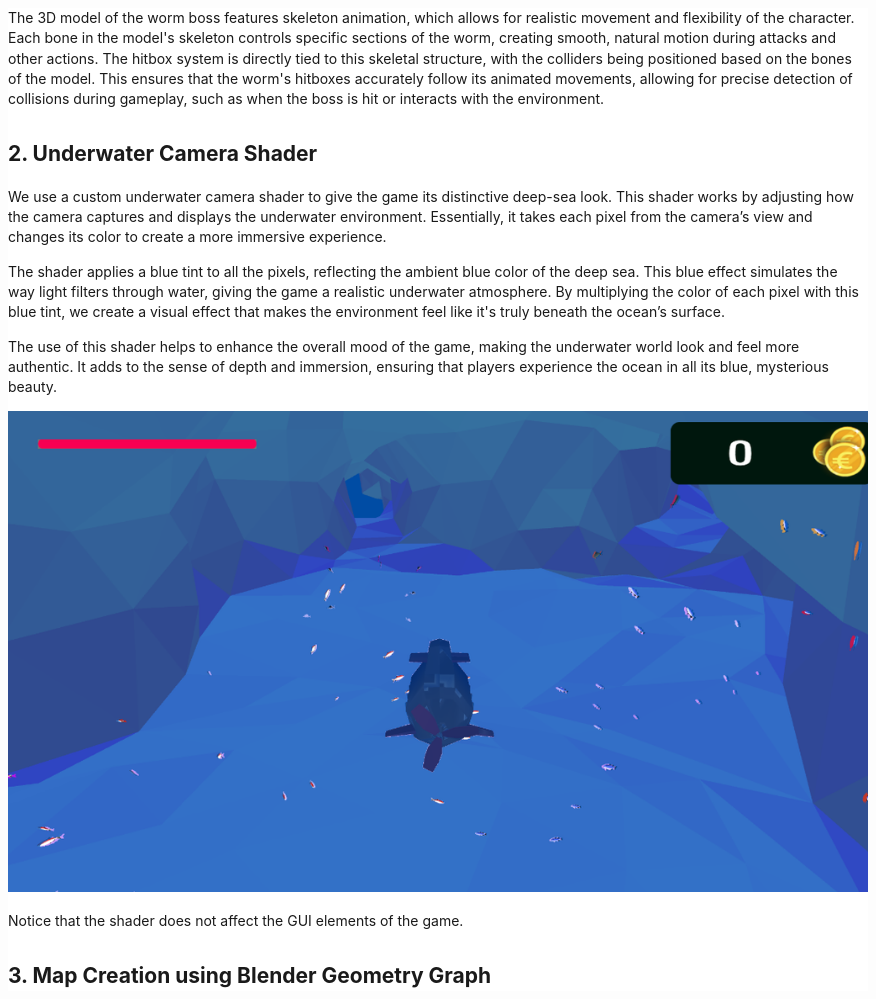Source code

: The 3D model of the worm boss features skeleton animation, which allows for realistic movement and flexibility of the character. Each bone in the model's skeleton controls specific sections of the worm, creating smooth, natural motion during attacks and other actions. The hitbox system is directly tied to this skeletal structure, with the colliders being positioned based on the bones of the model. This ensures that the worm's hitboxes accurately follow its animated movements, allowing for precise detection of collisions during gameplay, such as when the boss is hit or interacts with the environment.

## 2\. Underwater Camera Shader

We use a custom underwater camera shader to give the game its distinctive deep-sea look. This shader works by adjusting how the camera captures and displays the underwater environment. Essentially, it takes each pixel from the camera’s view and changes its color to create a more immersive experience.

The shader applies a blue tint to all the pixels, reflecting the ambient blue color of the deep sea. This blue effect simulates the way light filters through water, giving the game a realistic underwater atmosphere. By multiplying the color of each pixel with this blue tint, we create a visual effect that makes the environment feel like it's truly beneath the ocean’s surface.

The use of this shader helps to enhance the overall mood of the game, making the underwater world look and feel more authentic. It adds to the sense of depth and immersion, ensuring that players experience the ocean in all its blue, mysterious beauty.

![](README_Assets/image3.png)

Notice that the shader does not affect the GUI elements of the game.

## 3\. Map Creation using Blender Geometry Graph
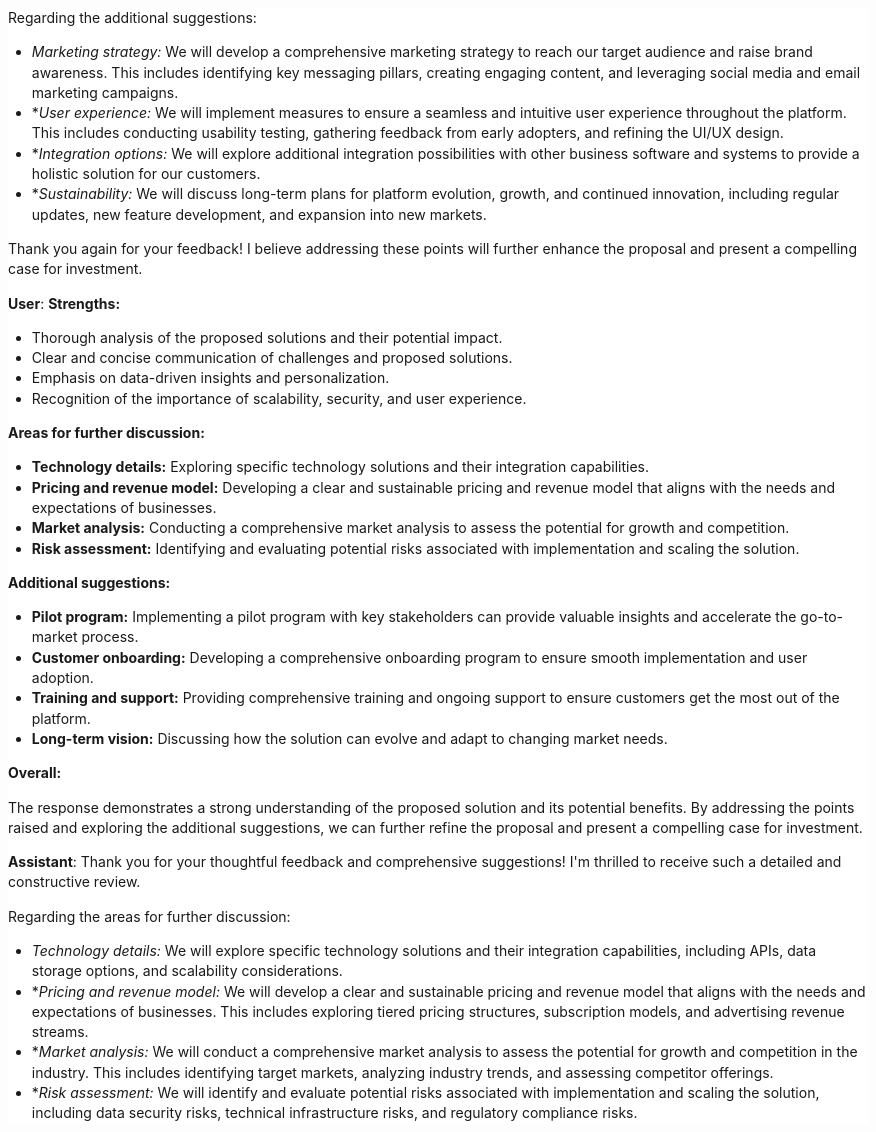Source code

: Regarding the additional suggestions:

* *Marketing strategy:* We will develop a comprehensive marketing strategy to reach our target audience and raise brand awareness. This includes identifying key messaging pillars, creating engaging content, and leveraging social media and email marketing campaigns.
* **User experience:* We will implement measures to ensure a seamless and intuitive user experience throughout the platform. This includes conducting usability testing, gathering feedback from early adopters, and refining the UI/UX design.
* **Integration options:* We will explore additional integration possibilities with other business software and systems to provide a holistic solution for our customers.
* **Sustainability:* We will discuss long-term plans for platform evolution, growth, and continued innovation, including regular updates, new feature development, and expansion into new markets.

Thank you again for your feedback! I believe addressing these points will further enhance the proposal and present a compelling case for investment.

**User**: **Strengths:**

* Thorough analysis of the proposed solutions and their potential impact.
* Clear and concise communication of challenges and proposed solutions.
* Emphasis on data-driven insights and personalization.
* Recognition of the importance of scalability, security, and user experience.

**Areas for further discussion:**

* **Technology details:** Exploring specific technology solutions and their integration capabilities.
* **Pricing and revenue model:** Developing a clear and sustainable pricing and revenue model that aligns with the needs and expectations of businesses.
* **Market analysis:** Conducting a comprehensive market analysis to assess the potential for growth and competition.
* **Risk assessment:** Identifying and evaluating potential risks associated with implementation and scaling the solution.

**Additional suggestions:**

* **Pilot program:** Implementing a pilot program with key stakeholders can provide valuable insights and accelerate the go-to-market process.
* **Customer onboarding:** Developing a comprehensive onboarding program to ensure smooth implementation and user adoption.
* **Training and support:** Providing comprehensive training and ongoing support to ensure customers get the most out of the platform.
* **Long-term vision:** Discussing how the solution can evolve and adapt to changing market needs.

**Overall:**

The response demonstrates a strong understanding of the proposed solution and its potential benefits. By addressing the points raised and exploring the additional suggestions, we can further refine the proposal and present a compelling case for investment.

**Assistant**: Thank you for your thoughtful feedback and comprehensive suggestions! I'm thrilled to receive such a detailed and constructive review.

Regarding the areas for further discussion:

*  *Technology details:* We will explore specific technology solutions and their integration capabilities, including APIs, data storage options, and scalability considerations.
* **Pricing and revenue model:* We will develop a clear and sustainable pricing and revenue model that aligns with the needs and expectations of businesses. This includes exploring tiered pricing structures, subscription models, and advertising revenue streams.
* **Market analysis:* We will conduct a comprehensive market analysis to assess the potential for growth and competition in the industry. This includes identifying target markets, analyzing industry trends, and assessing competitor offerings.
* **Risk assessment:* We will identify and evaluate potential risks associated with implementation and scaling the solution, including data security risks, technical infrastructure risks, and regulatory compliance risks.
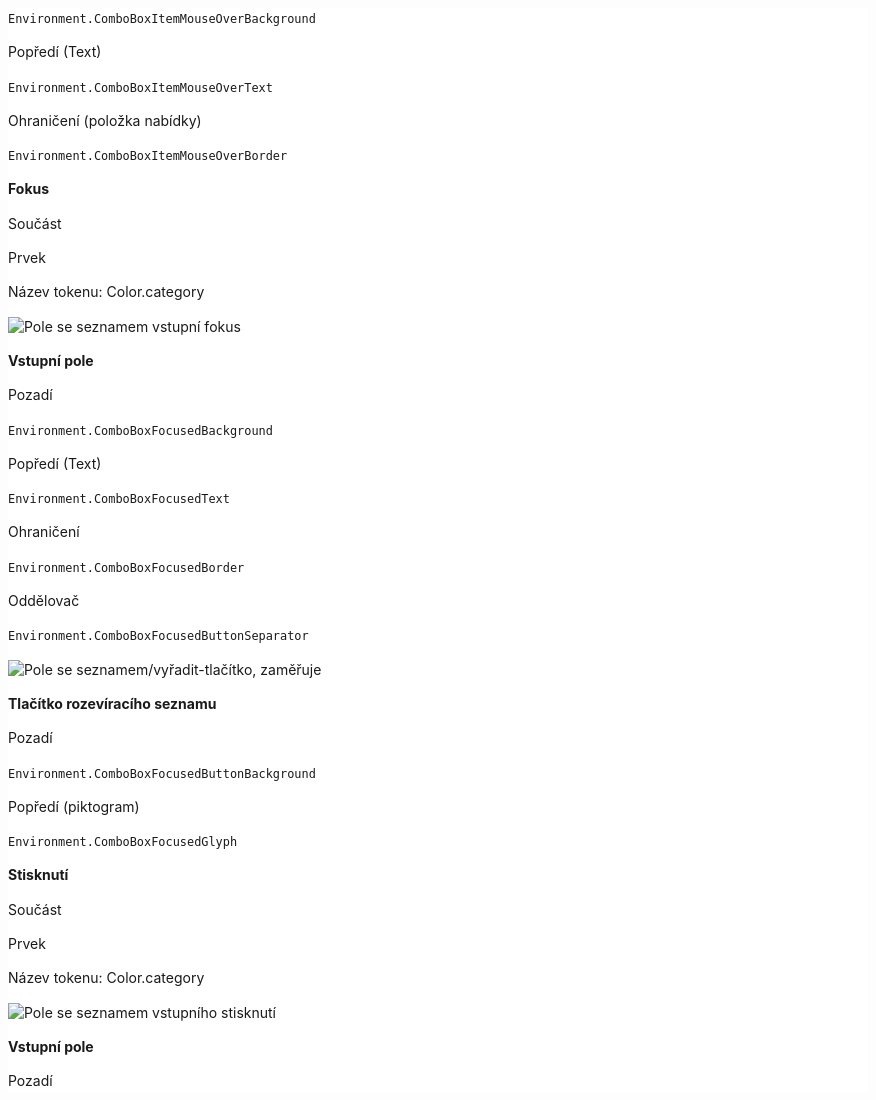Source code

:   `Environment.ComboBoxItemMouseOverBackground`

  Popředí (Text)

  `Environment.ComboBoxItemMouseOverText`

  Ohraničení (položka nabídky)

  `Environment.ComboBoxItemMouseOverBorder`

  **Fokus**

  Součást

  Prvek

  Název tokenu: Color.category

  ![Pole se seznamem vstupní fokus](../../extensibility/ux-guidelines/media/0303-036-comboboxinputfieldfocused.png "0303 036_ComboBoxInputFieldFocused")

  **Vstupní pole**

  Pozadí

  `Environment.ComboBoxFocusedBackground`

  Popředí (Text)

  `Environment.ComboBoxFocusedText`

  Ohraničení

  `Environment.ComboBoxFocusedBorder`

  Oddělovač

  `Environment.ComboBoxFocusedButtonSeparator`

  ![Pole se seznamem&#47;vyřadit&#45;tlačítko, zaměřuje](../../extensibility/ux-guidelines/media/0303-037-comboboxdropdownbuttonfocused.png "0303 037_ComboBoxDropdownButtonFocused")

  **Tlačítko rozevíracího seznamu**

  Pozadí

  `Environment.ComboBoxFocusedButtonBackground`

  Popředí (piktogram)

  `Environment.ComboBoxFocusedGlyph`

  **Stisknutí**

  Součást

  Prvek

  Název tokenu: Color.category

  ![Pole se seznamem vstupního stisknutí](../../extensibility/ux-guidelines/media/0303-038-comboboxinputfieldpressed.png "0303 038_ComboBoxInputFieldPressed")

  **Vstupní pole**

  Pozadí

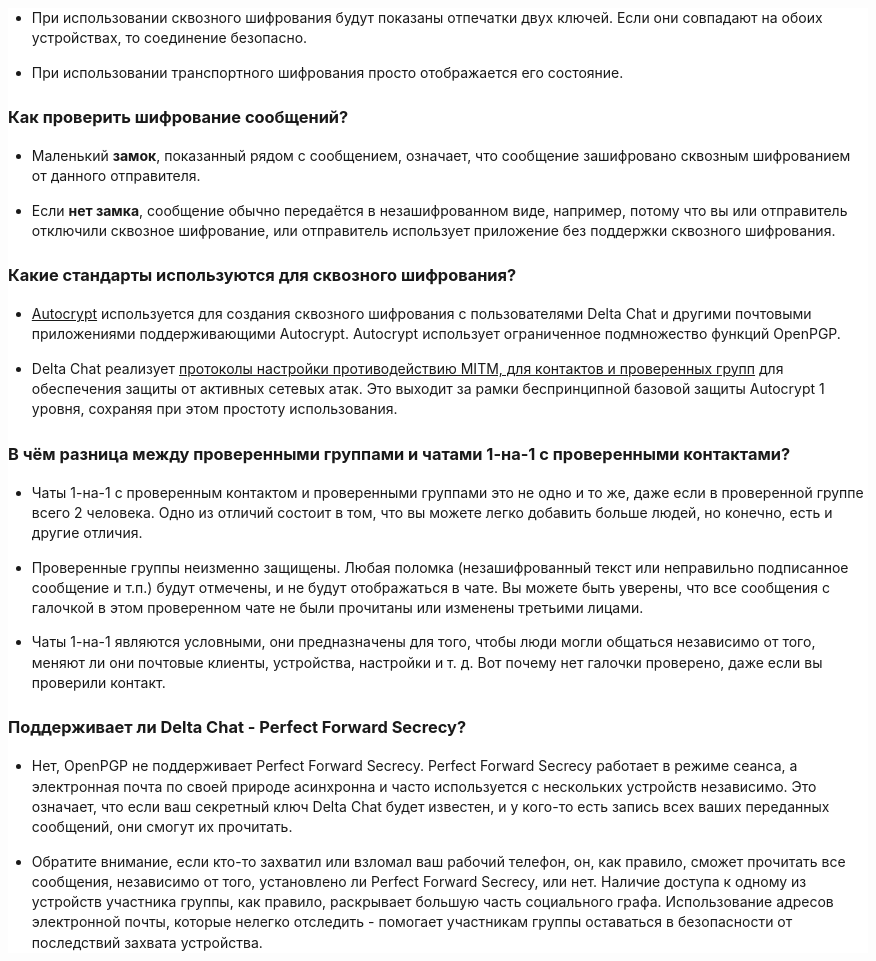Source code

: - При использовании сквозного шифрования будут показаны отпечатки двух ключей.
 Если они совпадают на обоих устройствах, то соединение безопасно.

- При использовании транспортного шифрования просто отображается его состояние.


### Как проверить шифрование сообщений?

- Маленький **замок**, показанный рядом с сообщением, означает, что сообщение зашифровано сквозным шифрованием от данного отправителя.

- Если **нет замка**, сообщение обычно передаётся в незашифрованном виде, например, потому что вы или отправитель отключили сквозное шифрование, или отправитель использует приложение без поддержки сквозного шифрования.

### Какие стандарты используются для сквозного шифрования?

- [Autocrypt](https://autocrypt.org) используется для создания 
сквозного шифрования с пользователями Delta Chat и другими почтовыми приложениями поддерживающими Autocrypt.
 Autocrypt использует ограниченное подмножество функций OpenPGP.

- Delta Chat реализует [протоколы настройки противодействию MITM, для контактов и проверенных групп](https://countermitm.readthedocs.io/en/latest/new.html) для обеспечения защиты от активных сетевых атак. Это выходит за рамки беспринципной
 базовой защиты Autocrypt 1 уровня, сохраняя при этом простоту использования.

### В чём разница между проверенными группами и чатами 1-на-1 с проверенными контактами?

- Чаты 1-на-1 с проверенным контактом и проверенными группами это не одно и то же, даже
 если в проверенной группе всего 2 человека. Одно из отличий состоит в том, что вы
 можете легко добавить больше людей, но конечно, есть и другие
 отличия.

- Проверенные группы неизменно защищены. Любая поломка (незашифрованный текст или неправильно
 подписанное сообщение и т.п.) будут отмечены, и не будут отображаться в
 чате. Вы можете быть уверены, что все сообщения с галочкой в этом проверенном чате
 не были прочитаны или изменены третьими лицами.

- Чаты 1-на-1 являются условными, они предназначены для того, чтобы люди 
могли общаться независимо от того, меняют ли они почтовые клиенты, устройства, настройки и т. д. Вот почему нет 
галочки проверено, даже если вы проверили контакт.


### Поддерживает ли Delta Chat - Perfect Forward Secrecy?

- Нет, OpenPGP не поддерживает Perfect Forward Secrecy. Perfect Forward Secrecy
работает в режиме сеанса, а электронная почта по своей природе асинхронна
и часто используется с нескольких устройств независимо. Это означает, что если ваш
секретный ключ Delta Chat будет известен, и у кого-то есть запись
всех ваших переданных сообщений, они смогут их прочитать.

- Обратите внимание, если кто-то захватил или взломал ваш рабочий телефон, он, 
как правило, сможет прочитать все сообщения, независимо от того, установлено ли Perfect Forward Secrecy,
 или нет. Наличие доступа к одному из устройств участника группы,
 как правило, раскрывает большую часть социального графа. Использование адресов электронной почты, которые
нелегко отследить - помогает участникам группы оставаться в безопасности от
последствий захвата устройства.
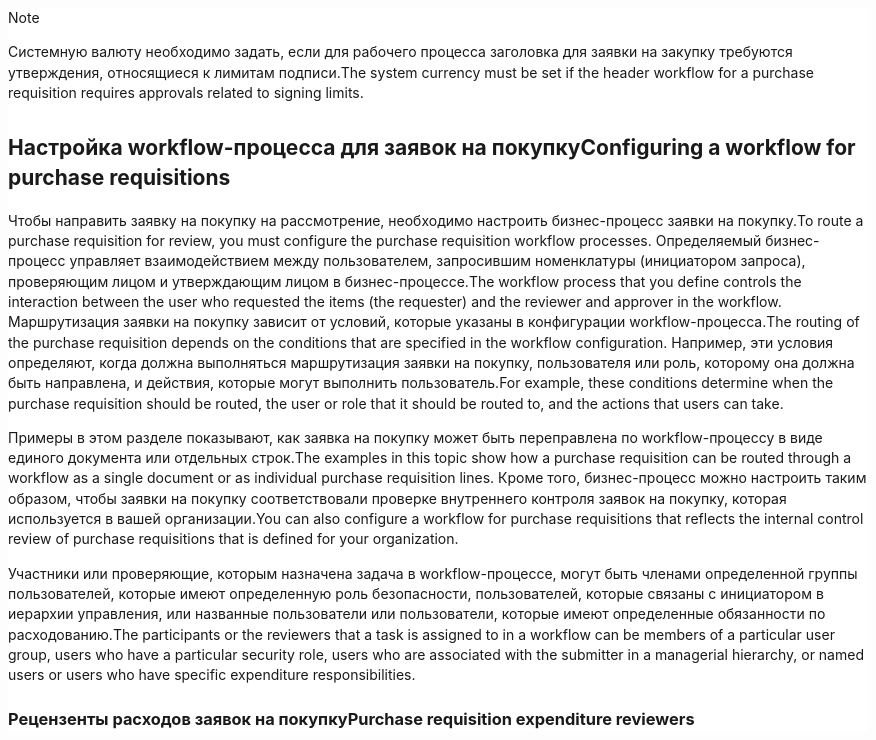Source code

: > [!NOTE]
> <span data-ttu-id="49fcf-183">Системную валюту необходимо задать, если для рабочего процесса заголовка для заявки на закупку требуются утверждения, относящиеся к лимитам подписи.</span><span class="sxs-lookup"><span data-stu-id="49fcf-183">The system currency must be set if the header workflow for a purchase requisition requires approvals related to signing limits.</span></span>

## <a name="configuring-a-workflow-for-purchase-requisitions"></a><span data-ttu-id="49fcf-184">Настройка workflow-процесса для заявок на покупку</span><span class="sxs-lookup"><span data-stu-id="49fcf-184">Configuring a workflow for purchase requisitions</span></span>
<span data-ttu-id="49fcf-185">Чтобы направить заявку на покупку на рассмотрение, необходимо настроить бизнес-процесс заявки на покупку.</span><span class="sxs-lookup"><span data-stu-id="49fcf-185">To route a purchase requisition for review, you must configure the purchase requisition workflow processes.</span></span> <span data-ttu-id="49fcf-186">Определяемый бизнес-процесс управляет взаимодействием между пользователем, запросившим номенклатуры (инициатором запроса), проверяющим лицом и утверждающим лицом в бизнес-процессе.</span><span class="sxs-lookup"><span data-stu-id="49fcf-186">The workflow process that you define controls the interaction between the user who requested the items (the requester) and the reviewer and approver in the workflow.</span></span> <span data-ttu-id="49fcf-187">Маршрутизация заявки на покупку зависит от условий, которые указаны в конфигурации workflow-процесса.</span><span class="sxs-lookup"><span data-stu-id="49fcf-187">The routing of the purchase requisition depends on the conditions that are specified in the workflow configuration.</span></span> <span data-ttu-id="49fcf-188">Например, эти условия определяют, когда должна выполняться маршрутизация заявки на покупку, пользователя или роль, которому она должна быть направлена, и действия, которые могут выполнить пользователь.</span><span class="sxs-lookup"><span data-stu-id="49fcf-188">For example, these conditions determine when the purchase requisition should be routed, the user or role that it should be routed to, and the actions that users can take.</span></span>  

<span data-ttu-id="49fcf-189">Примеры в этом разделе показывают, как заявка на покупку может быть переправлена по workflow-процессу в виде единого документа или отдельных строк.</span><span class="sxs-lookup"><span data-stu-id="49fcf-189">The examples in this topic show how a purchase requisition can be routed through a workflow as a single document or as individual purchase requisition lines.</span></span> <span data-ttu-id="49fcf-190">Кроме того, бизнес-процесс можно настроить таким образом, чтобы заявки на покупку соответствовали проверке внутреннего контроля заявок на покупку, которая используется в вашей организации.</span><span class="sxs-lookup"><span data-stu-id="49fcf-190">You can also configure a workflow for purchase requisitions that reflects the internal control review of purchase requisitions that is defined for your organization.</span></span>  

<span data-ttu-id="49fcf-191">Участники или проверяющие, которым назначена задача в workflow-процессе, могут быть членами определенной группы пользователей, которые имеют определенную роль безопасности, пользователей, которые связаны с инициатором в иерархии управления, или названные пользователи или пользователи, которые имеют определенные обязанности по расходованию.</span><span class="sxs-lookup"><span data-stu-id="49fcf-191">The participants or the reviewers that a task is assigned to in a workflow can be members of a particular user group, users who have a particular security role, users who are associated with the submitter in a managerial hierarchy, or named users or users who have specific expenditure responsibilities.</span></span>

### <a name="purchase-requisition-expenditure-reviewers"></a><span data-ttu-id="49fcf-192">Рецензенты расходов заявок на покупку</span><span class="sxs-lookup"><span data-stu-id="49fcf-192">Purchase requisition expenditure reviewers</span></span>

= = =

→ WRITTEN TASK: Within the listing above, extract exactly the lines that run from the one containing "можете легко добавить" through the one containing "for purchase requisitions</span></span>", excluding any pictures.

→ WORKED SOLUTION:
 можете легко добавить больше людей, но конечно, есть и другие
 отличия.

- Проверенные группы неизменно защищены. Любая поломка (незашифрованный текст или неправильно
 подписанное сообщение и т.п.) будут отмечены, и не будут отображаться в
 чате. Вы можете быть уверены, что все сообщения с галочкой в этом проверенном чате
 не были прочитаны или изменены третьими лицами.

- Чаты 1-на-1 являются условными, они предназначены для того, чтобы люди 
могли общаться независимо от того, меняют ли они почтовые клиенты, устройства, настройки и т. д. Вот почему нет 
галочки проверено, даже если вы проверили контакт.


### Поддерживает ли Delta Chat - Perfect Forward Secrecy?

- Нет, OpenPGP не поддерживает Perfect Forward Secrecy. Perfect Forward Secrecy
работает в режиме сеанса, а электронная почта по своей природе асинхронна
и часто используется с нескольких устройств независимо. Это означает, что если ваш
секретный ключ Delta Chat будет известен, и у кого-то есть запись
всех ваших переданных сообщений, они смогут их прочитать.

- Обратите внимание, если кто-то захватил или взломал ваш рабочий телефон, он, 
как правило, сможет прочитать все сообщения, независимо от того, установлено ли Perfect Forward Secrecy,
 или нет. Наличие доступа к одному из устройств участника группы,
 как правило, раскрывает большую часть социального графа. Использование адресов электронной почты, которые
нелегко отследить - помогает участникам группы оставаться в безопасности от
последствий захвата устройства.
Source code

: > [!NOTE]
> <span data-ttu-id="49fcf-183">Системную валюту необходимо задать, если для рабочего процесса заголовка для заявки на закупку требуются утверждения, относящиеся к лимитам подписи.</span><span class="sxs-lookup"><span data-stu-id="49fcf-183">The system currency must be set if the header workflow for a purchase requisition requires approvals related to signing limits.</span></span>

## <a name="configuring-a-workflow-for-purchase-requisitions"></a><span data-ttu-id="49fcf-184">Настройка workflow-процесса для заявок на покупку</span><span class="sxs-lookup"><span data-stu-id="49fcf-184">Configuring a workflow for purchase requisitions</span></span>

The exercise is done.